Por outro lado, verifica-se, da realidade dos autos, que os motivos inspiradores da adoção, da parte do apelante, são absolutamente legítimos, considerando-se os esforços que despendeu para encontrar a criança que desejava adotar.

Demais disso, a regra legal do art. 43, na qual se firma o prolator da sentença, para indeferir o pedido formulado pelo apelante, não se opõe à concessão da adoção, permitida, a todas as letras, pela norma do art. 42 do mesmo Diploma Legal.

Respeitando os cuidados que o Juiz a quo demonstra para o futuro da adotanda, entendo, pelas razões expostas, ser-lhe favorável a adoção.

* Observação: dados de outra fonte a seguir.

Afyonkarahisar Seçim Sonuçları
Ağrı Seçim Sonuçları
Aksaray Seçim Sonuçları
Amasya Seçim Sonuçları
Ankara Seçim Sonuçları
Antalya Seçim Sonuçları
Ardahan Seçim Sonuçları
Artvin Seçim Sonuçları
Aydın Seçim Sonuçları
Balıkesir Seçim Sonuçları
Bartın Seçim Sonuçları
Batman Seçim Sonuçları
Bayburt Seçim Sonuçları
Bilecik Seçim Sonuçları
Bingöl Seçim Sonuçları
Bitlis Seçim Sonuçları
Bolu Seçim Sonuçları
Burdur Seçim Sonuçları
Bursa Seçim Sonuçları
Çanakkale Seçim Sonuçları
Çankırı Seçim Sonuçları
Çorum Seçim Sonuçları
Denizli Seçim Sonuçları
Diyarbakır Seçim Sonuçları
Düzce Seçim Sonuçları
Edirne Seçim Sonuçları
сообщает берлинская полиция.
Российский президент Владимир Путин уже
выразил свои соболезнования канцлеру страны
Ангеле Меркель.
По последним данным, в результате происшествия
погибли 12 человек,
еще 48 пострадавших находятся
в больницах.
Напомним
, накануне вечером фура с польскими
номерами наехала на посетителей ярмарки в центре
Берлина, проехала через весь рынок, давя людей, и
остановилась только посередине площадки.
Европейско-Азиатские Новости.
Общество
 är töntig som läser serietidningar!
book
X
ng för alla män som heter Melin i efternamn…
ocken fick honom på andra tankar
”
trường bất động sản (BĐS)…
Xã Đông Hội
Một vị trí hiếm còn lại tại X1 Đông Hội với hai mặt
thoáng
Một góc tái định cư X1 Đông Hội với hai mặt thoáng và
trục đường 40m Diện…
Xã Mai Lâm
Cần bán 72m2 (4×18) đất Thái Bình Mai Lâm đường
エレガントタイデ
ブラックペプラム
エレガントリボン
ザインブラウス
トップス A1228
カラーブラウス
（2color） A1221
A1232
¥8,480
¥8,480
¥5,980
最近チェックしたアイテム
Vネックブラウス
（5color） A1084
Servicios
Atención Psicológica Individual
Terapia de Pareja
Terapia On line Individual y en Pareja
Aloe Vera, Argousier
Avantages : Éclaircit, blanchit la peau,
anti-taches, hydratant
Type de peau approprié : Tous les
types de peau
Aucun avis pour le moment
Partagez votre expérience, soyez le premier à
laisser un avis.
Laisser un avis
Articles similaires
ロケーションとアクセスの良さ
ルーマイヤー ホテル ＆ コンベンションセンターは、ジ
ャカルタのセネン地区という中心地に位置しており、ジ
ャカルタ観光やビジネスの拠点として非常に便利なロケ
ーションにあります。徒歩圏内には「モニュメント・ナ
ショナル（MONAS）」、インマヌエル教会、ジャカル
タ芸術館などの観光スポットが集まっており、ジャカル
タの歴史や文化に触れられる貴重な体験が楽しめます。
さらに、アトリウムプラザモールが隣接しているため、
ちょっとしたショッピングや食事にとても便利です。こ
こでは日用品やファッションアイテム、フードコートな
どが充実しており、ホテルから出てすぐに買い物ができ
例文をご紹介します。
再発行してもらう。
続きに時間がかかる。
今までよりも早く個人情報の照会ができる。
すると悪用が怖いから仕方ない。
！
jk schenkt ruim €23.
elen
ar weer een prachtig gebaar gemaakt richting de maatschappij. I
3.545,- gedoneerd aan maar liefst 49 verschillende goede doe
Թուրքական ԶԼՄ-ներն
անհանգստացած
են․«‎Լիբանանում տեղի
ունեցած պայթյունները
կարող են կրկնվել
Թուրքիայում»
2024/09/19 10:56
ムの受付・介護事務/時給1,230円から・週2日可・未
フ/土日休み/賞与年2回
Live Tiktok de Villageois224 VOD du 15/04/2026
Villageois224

Pelo exposto, conhece-se do recurso para lhe dar provimento, a fim de julgar procedente o pedido formulado na inicial e deferir ao requerente, com fundamento no art. 39 et seq. da Lei 8.069/90, a adoção da menor, a qual continuará com o mesmo nome - M.P.M. nascida em 1º.05.1996, às 19h45, em Teresina-Piauí, filha de A.F.P.M., sendo avós paternos C.S.M. e M.R.P.M., ficando decretada a perda do pátrio poder em relação aos pais biológicos e cancelado o registro de nascimento, inscrevendo-a no competente cartório do registro civil, adotadas as demais providências necessárias para a formalização do ato.

Participaram do julgamento os Exmos. Srs. Desembargadores RAIMUNDO NONATO DA COSTA ALENCAR (pres.), OSIRIS NEVES DE MELO FILHO (relator) e JOSÉ LUIZ MARTINS DE CARVALHO. Presente a Exma. Sra. ELVIRA OLIVEIRA COSTA BELLEZA DO NASCIMENTO, Procuradora de Justiça.

Sala das Sessões da lª' Câm. Especializada Cível do E. TJPI, em Teresina, 31 de agosto de 1999 - RAIMUNDO NONATO DA COSTA ALENCAR, pres. - OSIRIS NEVES DE MELO FILHO, relator.